The situation is therefore the same now as it was in 1999, when the International Criminal Tribunal for the former Yugoslavia (ICTY) indicted the Yugoslav president, Slobodan Milosevic, at the height of NATO’s bombing campaign against that country.  All the liberal outrage at the Iraq war, and the invocations of international law, have been forgotten now that there is a Democrat in the White House again.  This is in spite of the fact that the claims made by NATO over Kosovo have been proved baseless in the very ICTY set up to prove them.  The same pattern has been repeated in Libya, where dubious claims about human-rights violations were the pretext for violent regime change: The evidence adduced in support of the arrest warrant for Qaddafi and his son, issued in May 2011 shortly after NATO started to bomb Libya, has been censored in its entirety from the publicly available version of that indictment.  These claims, incidentally, were initially made by a Benghazi-based opposition NGO, the Libyan League for Human Rights, whose members are miraculously now ministers and officials in the new Libyan government.

The double standards are also the same.  Just as in 1999, NATO’s attack on Yugoslavia attracted not so much as a peep from the prosecutor of the International Criminal Tribunal for the former Yugoslavia—even though it was blatantly incompatible with the law against wars of aggression adjudicated at Nuremberg and Tokyo—so in 2011 the ICC prosecutor reacted with silence at the deliberate targeting of pro-Qad­dafi civilians in Sirte.  According to the Daily Telegraph (September 28, 2011), the rebels justified killing the town’s inhabitants because they had “chosen to die.”  Yet the protection of civilians was the original legal and political justification for both the ICC indictment and the NATO attack.

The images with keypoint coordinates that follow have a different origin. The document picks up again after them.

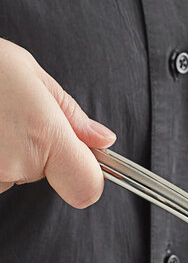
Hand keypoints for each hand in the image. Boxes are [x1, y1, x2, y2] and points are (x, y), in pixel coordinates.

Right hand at [0, 38, 115, 207]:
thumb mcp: (30, 74)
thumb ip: (71, 114)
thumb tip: (102, 141)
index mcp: (43, 135)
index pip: (87, 188)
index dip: (88, 178)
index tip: (81, 164)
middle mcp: (15, 163)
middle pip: (46, 175)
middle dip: (37, 152)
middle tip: (12, 118)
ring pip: (13, 175)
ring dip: (7, 154)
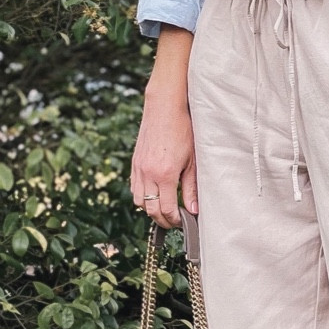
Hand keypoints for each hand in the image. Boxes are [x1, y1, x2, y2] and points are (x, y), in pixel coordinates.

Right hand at [131, 27, 196, 227]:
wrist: (165, 106)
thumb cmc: (183, 129)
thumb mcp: (193, 160)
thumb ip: (192, 186)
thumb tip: (194, 209)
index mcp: (165, 175)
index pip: (166, 210)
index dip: (175, 221)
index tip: (184, 222)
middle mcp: (148, 174)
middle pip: (151, 210)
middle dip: (163, 220)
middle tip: (176, 221)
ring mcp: (138, 168)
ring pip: (139, 202)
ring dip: (151, 209)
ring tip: (165, 209)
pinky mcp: (134, 162)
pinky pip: (134, 188)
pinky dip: (142, 197)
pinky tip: (154, 194)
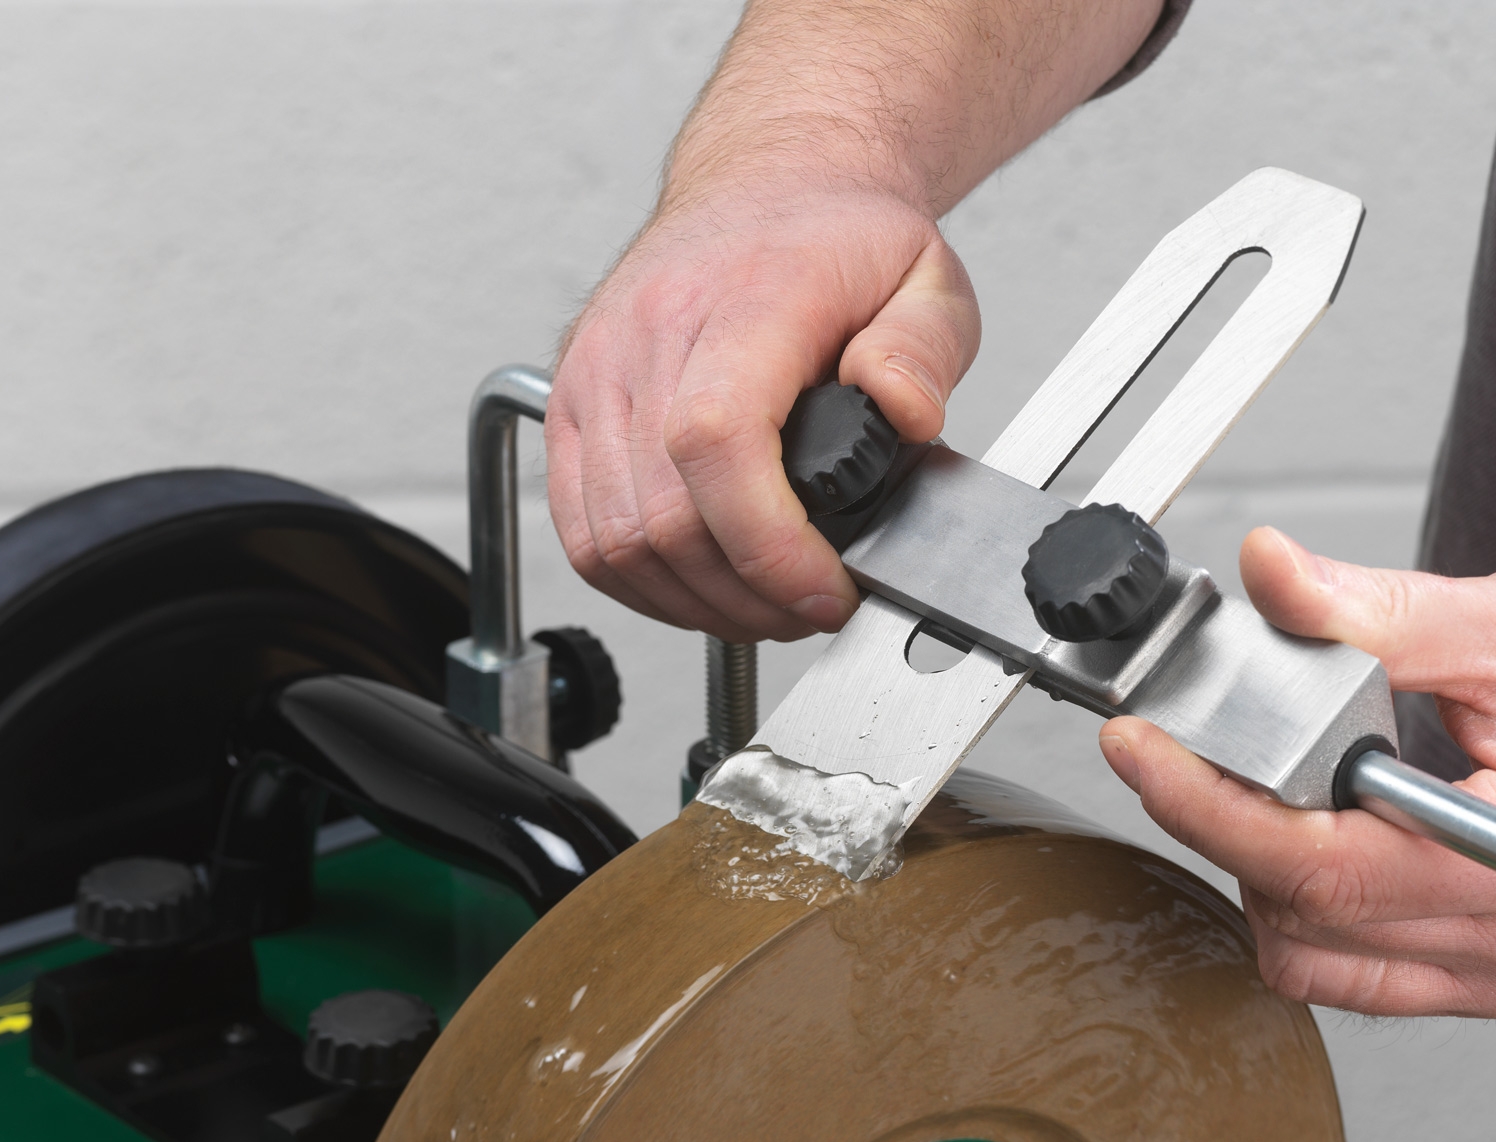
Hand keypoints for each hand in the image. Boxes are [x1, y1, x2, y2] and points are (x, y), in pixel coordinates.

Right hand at [547, 187, 977, 640]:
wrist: (767, 183)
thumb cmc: (836, 238)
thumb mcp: (925, 278)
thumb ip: (924, 350)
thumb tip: (906, 416)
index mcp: (739, 302)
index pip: (715, 441)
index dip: (766, 545)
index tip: (824, 589)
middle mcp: (645, 336)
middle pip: (663, 518)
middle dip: (749, 596)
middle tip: (812, 604)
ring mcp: (595, 375)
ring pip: (617, 543)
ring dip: (696, 602)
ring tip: (765, 602)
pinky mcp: (570, 409)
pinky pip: (583, 534)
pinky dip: (641, 583)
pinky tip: (702, 584)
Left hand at [1097, 527, 1495, 1017]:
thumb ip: (1376, 612)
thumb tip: (1268, 573)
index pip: (1316, 865)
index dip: (1204, 806)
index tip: (1136, 748)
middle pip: (1300, 920)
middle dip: (1223, 830)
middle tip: (1199, 744)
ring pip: (1318, 965)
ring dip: (1265, 880)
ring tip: (1278, 785)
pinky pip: (1365, 974)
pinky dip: (1316, 912)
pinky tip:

The ICC is a product of progressivism’s narrative about itself—that it is morally superior, that it is politically advanced, that it is needed to guarantee order in the world.  The fact that the court has become a caricature of colonialism—it is paid for and staffed by whites but prosecutes only blacks and Arabs—only underlines this by obscuring the key difference between it and colonialism—namely, that colonies were actually governed by colonials.  The ICC, by contrast, swoops in only as an avenging angel, and its only instrument of power is punishment.  Structurally disconnected, like all international institutions, from the people over whom it wields power, it never has to bear the consequences of its decisions.  It is the very embodiment of power without responsibility—and that is why liberals love it.